EXERCISE DESCRIPTION: Recast every line of the listing below as a numbered list, skipping blank lines and leaving the pictures out.

SOURCE DATA:
+--

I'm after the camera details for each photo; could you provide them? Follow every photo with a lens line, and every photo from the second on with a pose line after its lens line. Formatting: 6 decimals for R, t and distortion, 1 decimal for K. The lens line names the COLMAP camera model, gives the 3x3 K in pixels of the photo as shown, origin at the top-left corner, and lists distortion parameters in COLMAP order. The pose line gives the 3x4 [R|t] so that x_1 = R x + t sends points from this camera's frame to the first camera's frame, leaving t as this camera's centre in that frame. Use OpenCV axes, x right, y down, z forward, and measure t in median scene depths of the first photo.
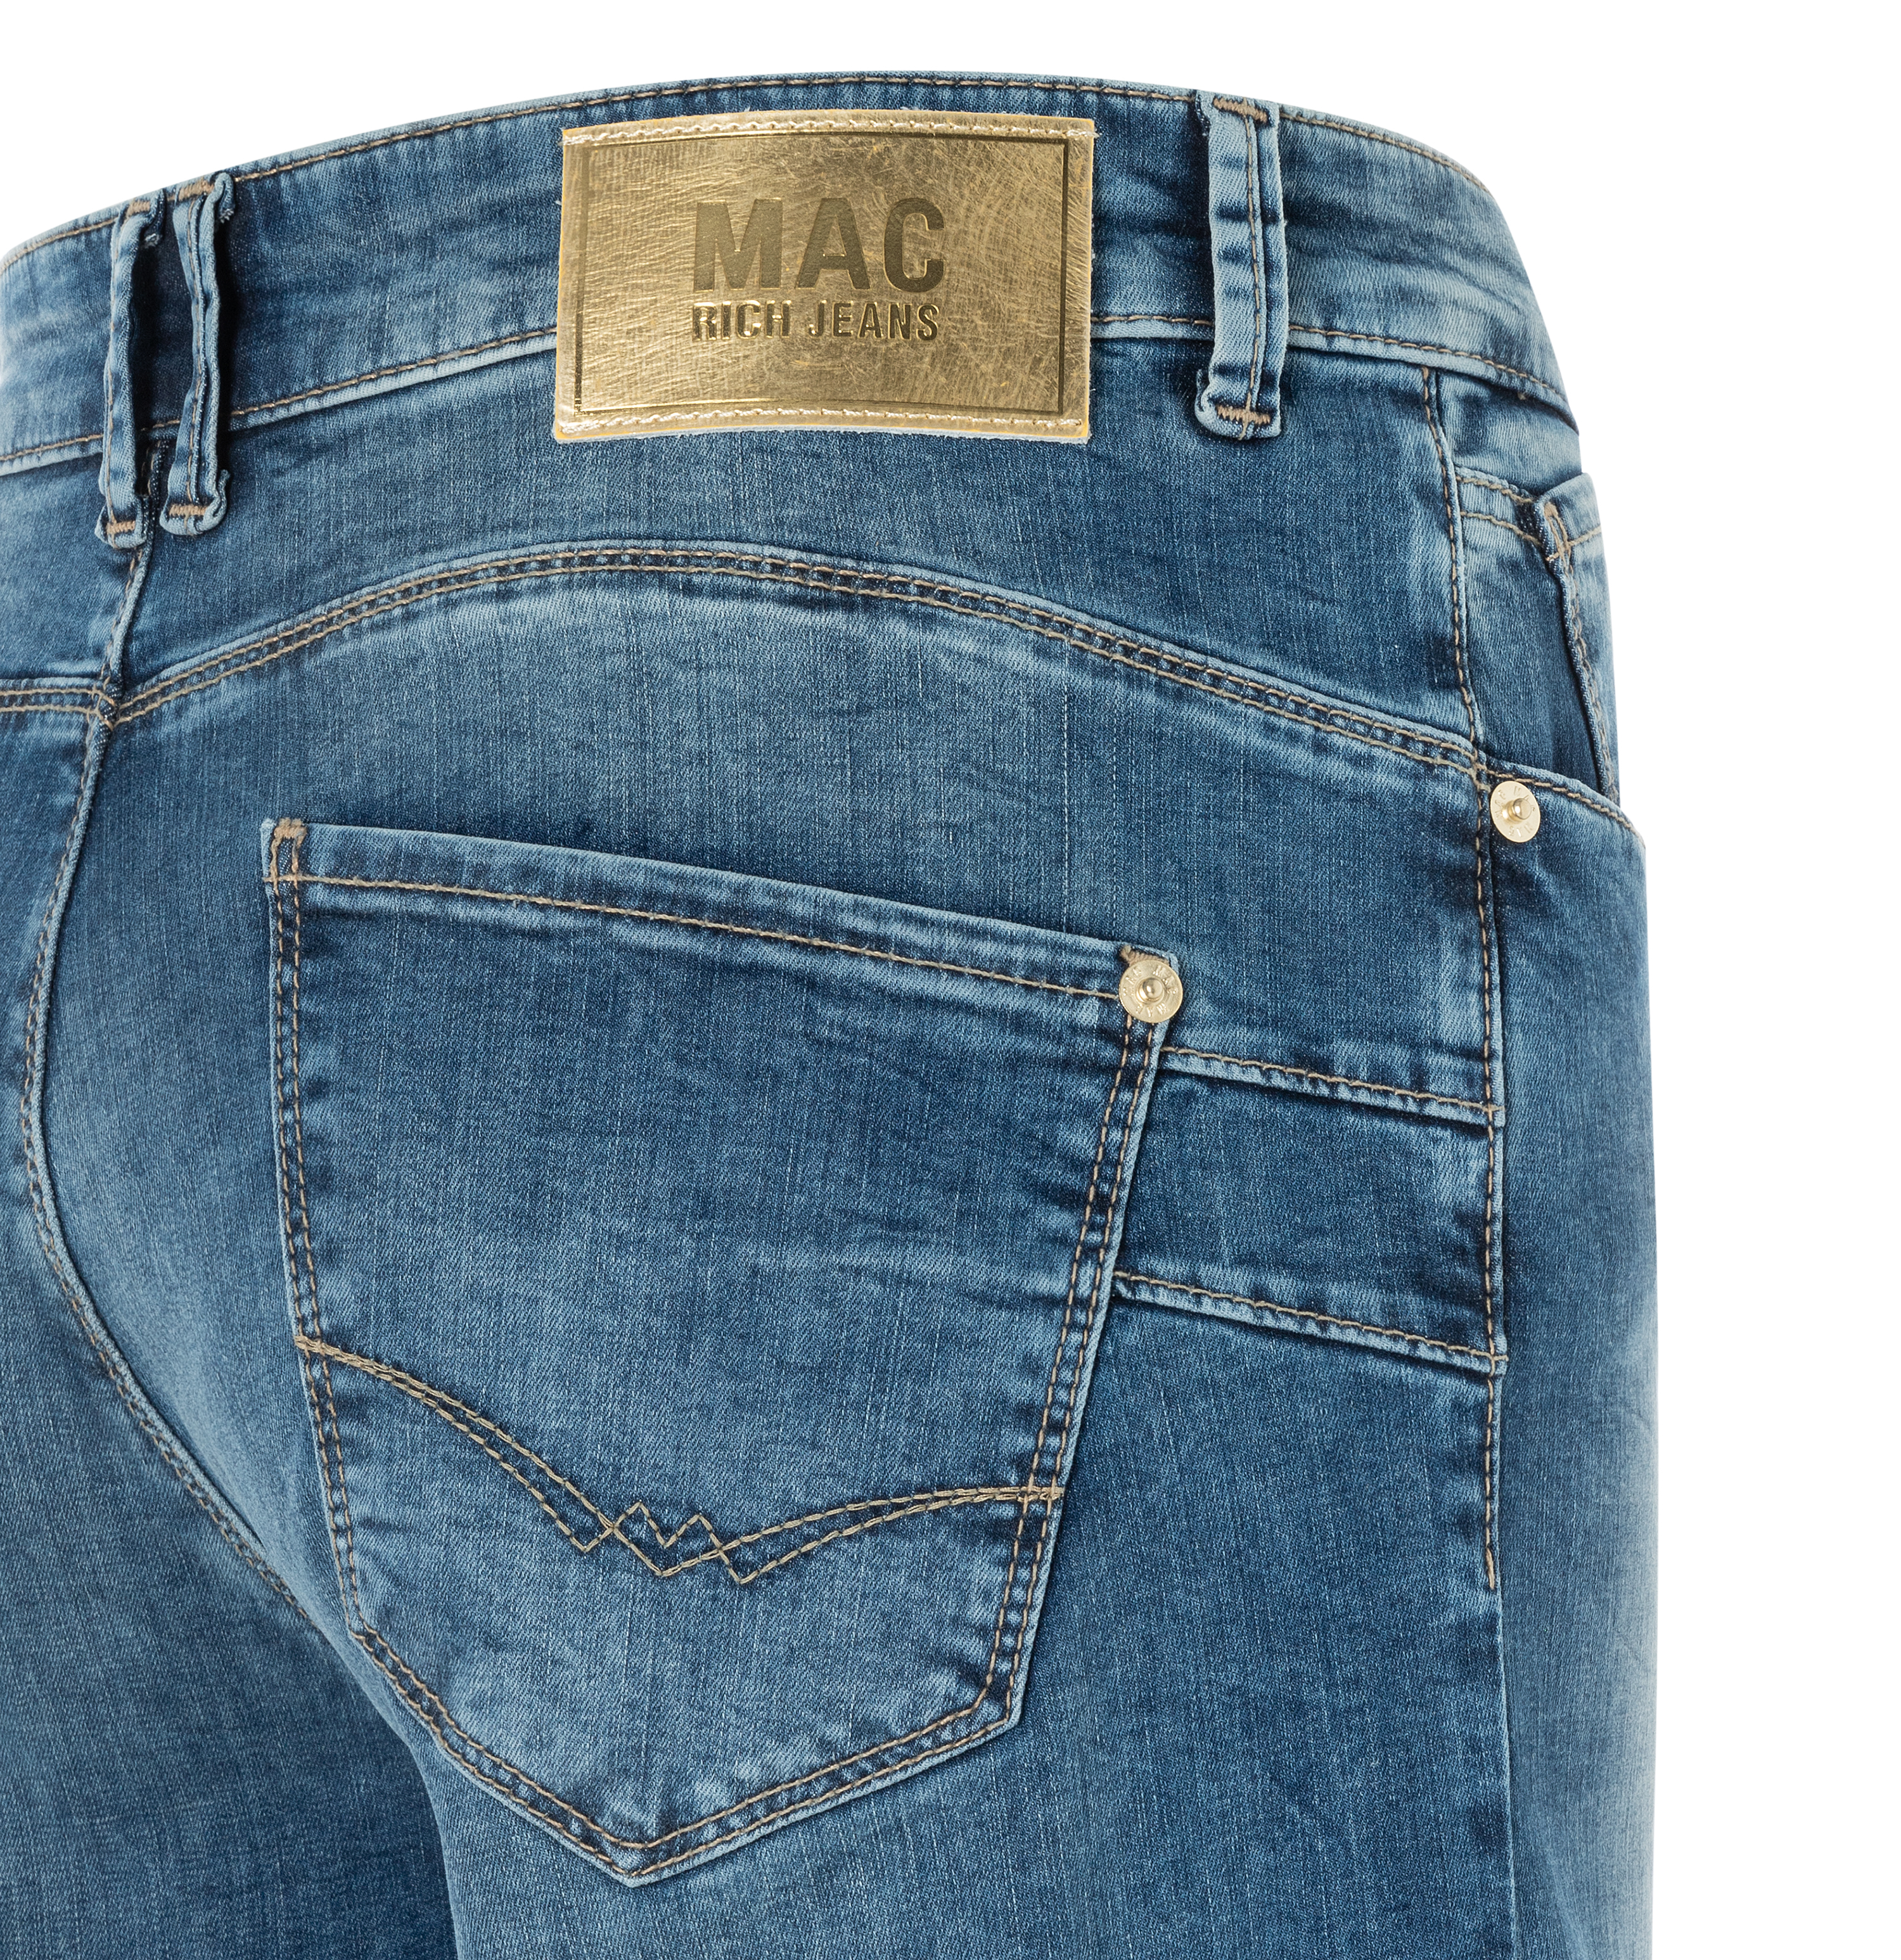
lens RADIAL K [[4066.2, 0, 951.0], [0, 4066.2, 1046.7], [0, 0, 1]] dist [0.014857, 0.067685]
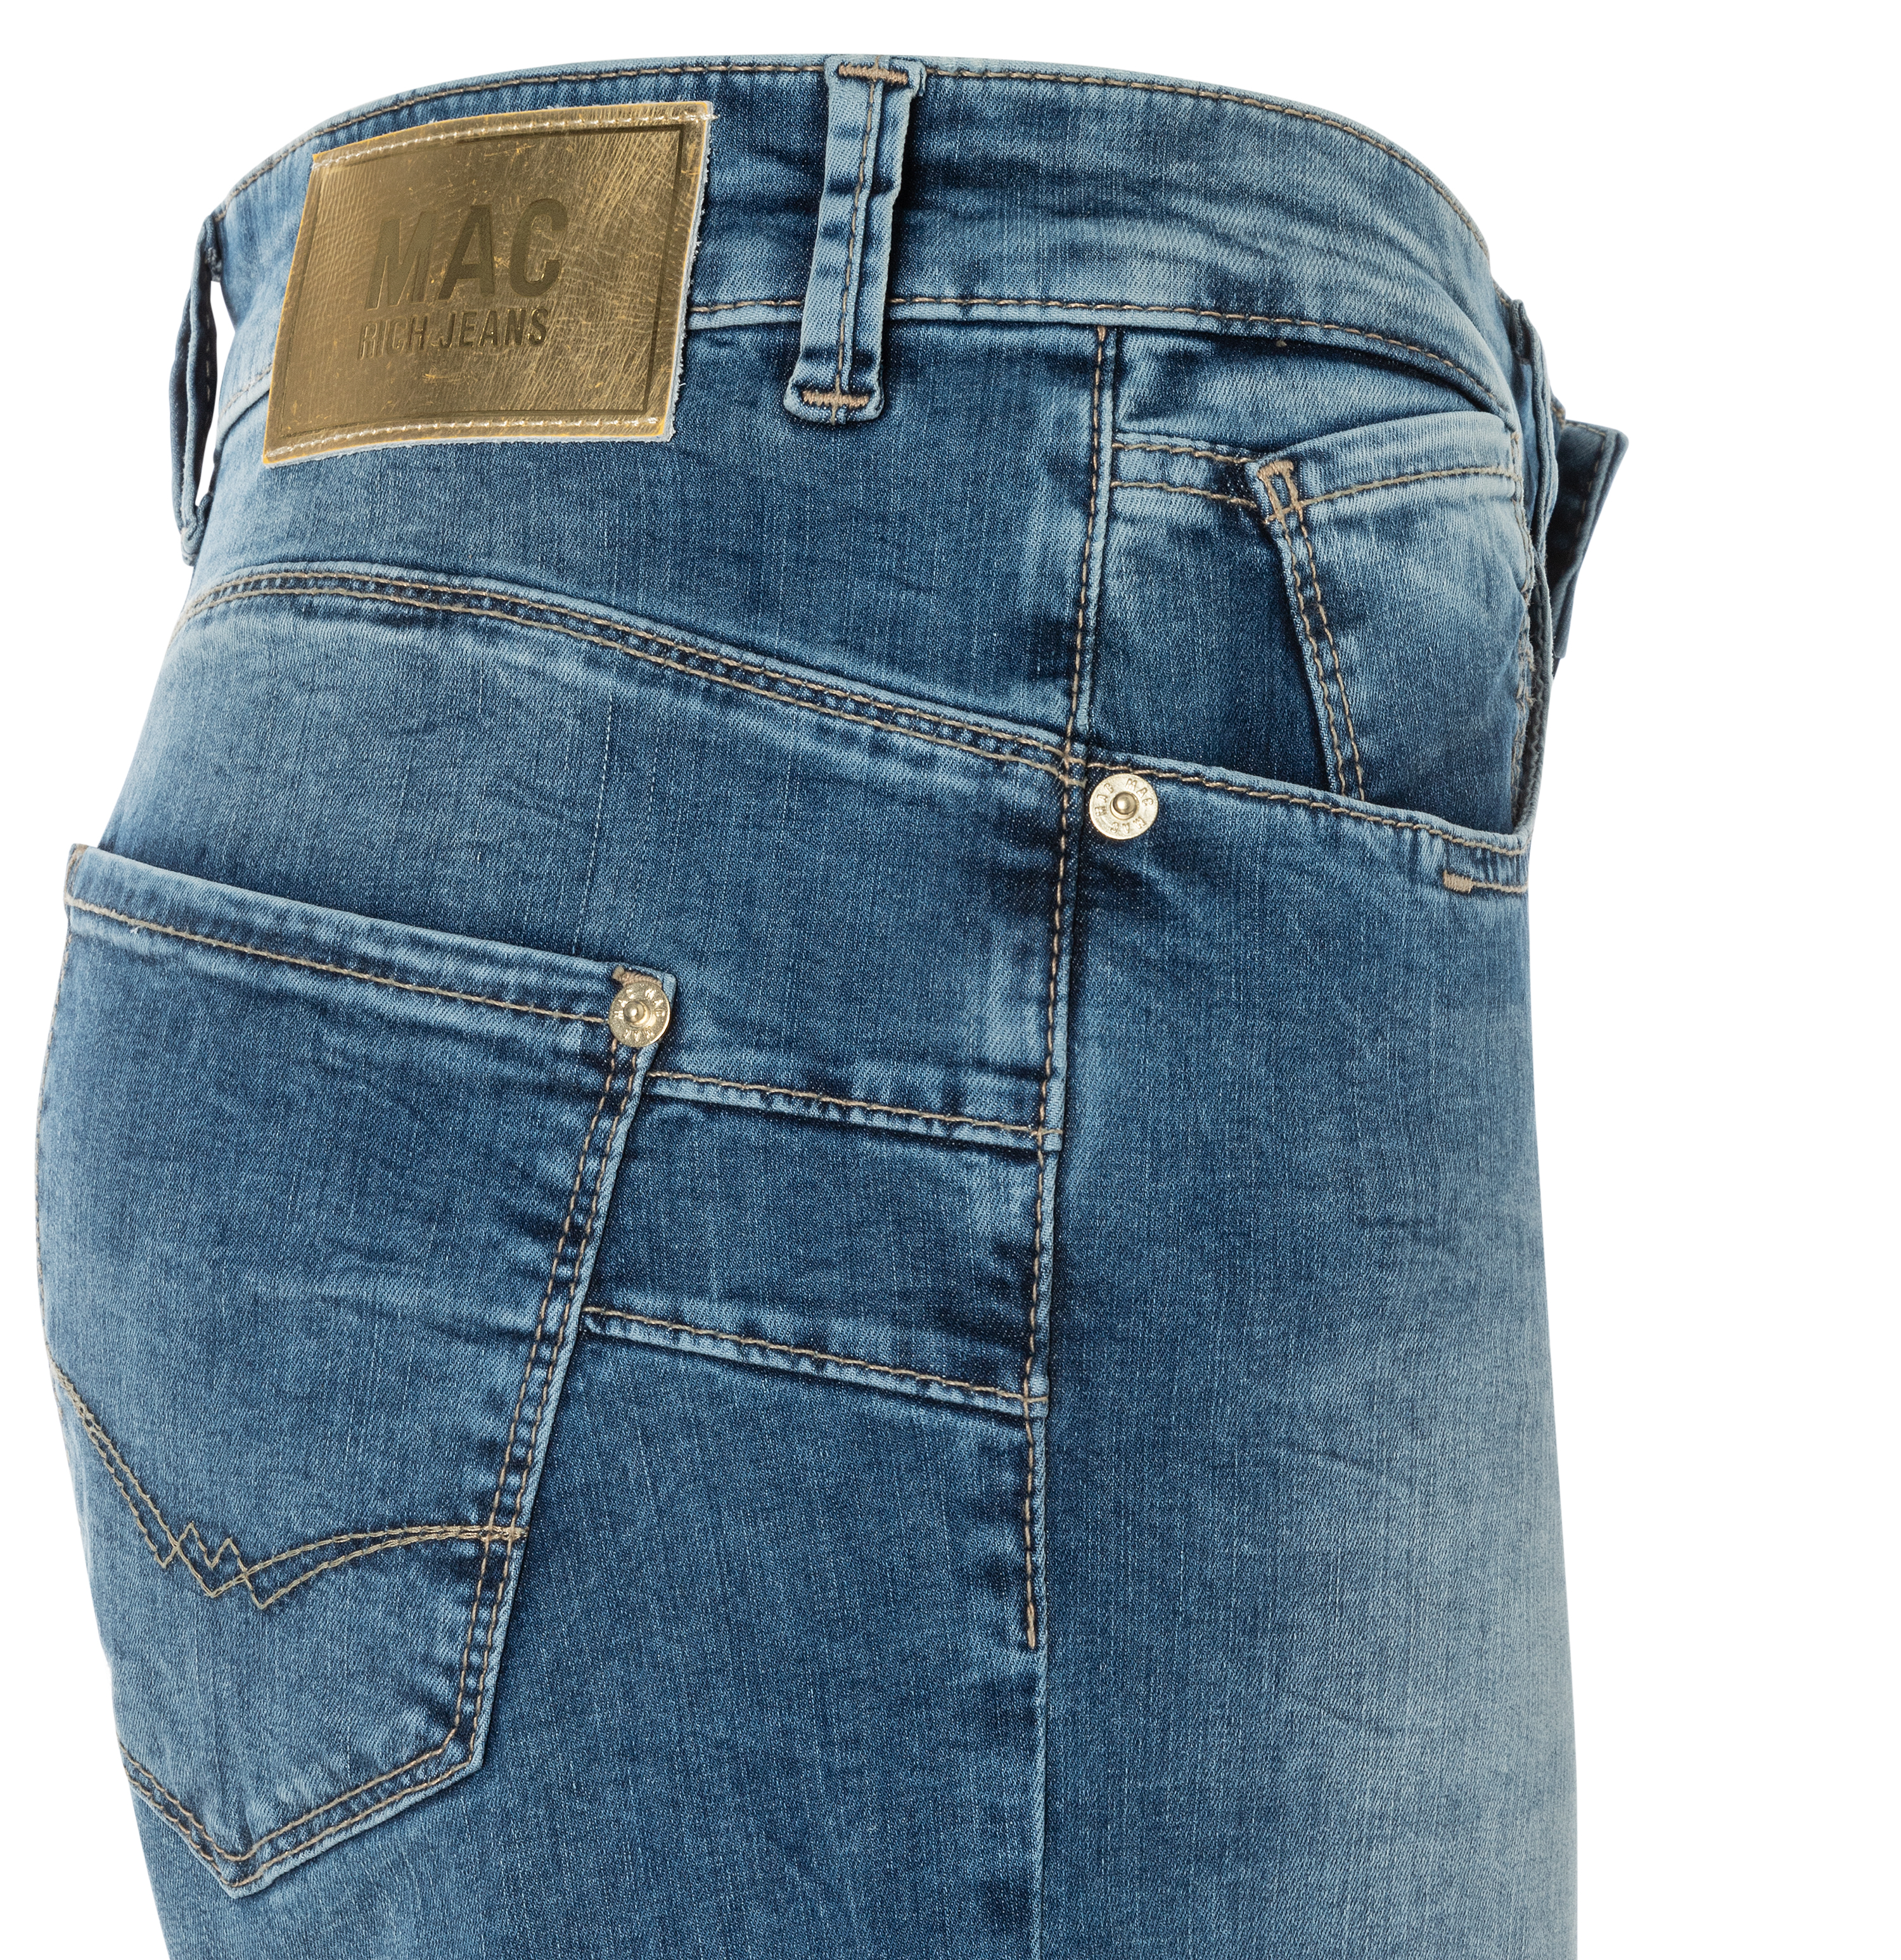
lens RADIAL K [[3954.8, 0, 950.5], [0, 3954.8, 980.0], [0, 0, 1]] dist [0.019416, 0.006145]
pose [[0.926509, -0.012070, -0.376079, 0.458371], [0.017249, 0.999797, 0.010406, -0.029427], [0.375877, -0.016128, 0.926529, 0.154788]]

+--

SOLUTION TO THIS TASK:
1. I'm after the camera details for each photo; could you provide them? Follow every photo with a lens line, and every photo from the second on with a pose line after its lens line. Formatting: 6 decimals for R, t and distortion, 1 decimal for K. The lens line names the COLMAP camera model, gives the 3x3 K in pixels of the photo as shown, origin at the top-left corner, and lists distortion parameters in COLMAP order. The pose line gives the 3x4 [R|t] so that x_1 = R x + t sends points from this camera's frame to the first camera's frame, leaving t as this camera's centre in that frame. Use OpenCV axes, x right, y down, z forward, and measure t in median scene depths of the first photo.
2. lens RADIAL K [[4066.2, 0, 951.0], [0, 4066.2, 1046.7], [0, 0, 1]] dist [0.014857, 0.067685]
3. lens RADIAL K [[3954.8, 0, 950.5], [0, 3954.8, 980.0], [0, 0, 1]] dist [0.019416, 0.006145]
4. pose [[0.926509, -0.012070, -0.376079, 0.458371], [0.017249, 0.999797, 0.010406, -0.029427], [0.375877, -0.016128, 0.926529, 0.154788]]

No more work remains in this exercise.